The problem is that TopN Sort in the top left. It has to pull in all possible rows to then find the smallest one.
If you have an index on DiameterInches, it’s likely to start searching on the smallest ones first, and give you vastly improved performance.
Of course, then you’ll need an index on Widgets.SizeId, so that it can find those easily. And it’ll need to check each one to see if it’s Red and Available. You might find it’s a little over-normalised.
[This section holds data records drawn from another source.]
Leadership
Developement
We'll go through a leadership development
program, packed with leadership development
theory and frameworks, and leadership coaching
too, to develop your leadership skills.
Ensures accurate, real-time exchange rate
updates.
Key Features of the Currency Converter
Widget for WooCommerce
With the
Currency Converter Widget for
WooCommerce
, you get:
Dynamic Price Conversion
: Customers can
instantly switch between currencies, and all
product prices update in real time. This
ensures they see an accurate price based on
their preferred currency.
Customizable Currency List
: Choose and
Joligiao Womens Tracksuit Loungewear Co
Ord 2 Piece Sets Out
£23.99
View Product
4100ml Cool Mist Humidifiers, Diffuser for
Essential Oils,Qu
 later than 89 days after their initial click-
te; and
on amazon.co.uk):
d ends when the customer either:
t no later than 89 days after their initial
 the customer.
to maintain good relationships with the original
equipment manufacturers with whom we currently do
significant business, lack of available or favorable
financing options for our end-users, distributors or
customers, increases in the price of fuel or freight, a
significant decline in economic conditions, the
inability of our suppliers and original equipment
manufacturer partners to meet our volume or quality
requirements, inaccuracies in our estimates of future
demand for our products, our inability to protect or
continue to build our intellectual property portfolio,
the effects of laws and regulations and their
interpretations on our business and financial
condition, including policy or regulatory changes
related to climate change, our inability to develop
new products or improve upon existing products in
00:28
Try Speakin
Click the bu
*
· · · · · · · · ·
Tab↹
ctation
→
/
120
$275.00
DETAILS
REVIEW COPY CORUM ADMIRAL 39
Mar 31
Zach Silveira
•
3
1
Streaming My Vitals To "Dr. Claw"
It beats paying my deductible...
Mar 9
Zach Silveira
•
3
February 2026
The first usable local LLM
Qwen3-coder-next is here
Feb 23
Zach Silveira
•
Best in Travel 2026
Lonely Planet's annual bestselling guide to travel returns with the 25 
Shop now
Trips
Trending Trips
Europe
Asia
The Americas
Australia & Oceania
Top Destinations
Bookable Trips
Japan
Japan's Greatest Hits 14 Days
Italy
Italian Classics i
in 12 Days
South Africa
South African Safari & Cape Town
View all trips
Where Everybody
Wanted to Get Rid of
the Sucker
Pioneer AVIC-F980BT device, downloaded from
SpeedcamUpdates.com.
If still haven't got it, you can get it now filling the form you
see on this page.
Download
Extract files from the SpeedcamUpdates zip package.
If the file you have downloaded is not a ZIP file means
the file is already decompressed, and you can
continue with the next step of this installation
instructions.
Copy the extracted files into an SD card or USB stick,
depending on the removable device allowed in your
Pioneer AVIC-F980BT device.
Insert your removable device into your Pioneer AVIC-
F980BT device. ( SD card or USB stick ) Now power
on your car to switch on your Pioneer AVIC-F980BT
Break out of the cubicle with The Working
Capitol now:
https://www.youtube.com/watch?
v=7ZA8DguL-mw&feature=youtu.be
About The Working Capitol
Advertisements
If “Available” means StatusId = ‘A’, then use that, for example.
A suitable index might be:
CREATE INDEX ixDiameterInches
ON dbo.Sizes (DiameterInches, Id)
But also consider having:
CREATE INDEX ixSizeStatusColor
ON dbo.Widgets (SizeId, StatusId, ColorCode);
…so that you can quickly find those Available Red small things. You may find that (StatusId, ColorCode, SizeId)
works better if you don’t have many Available Red things.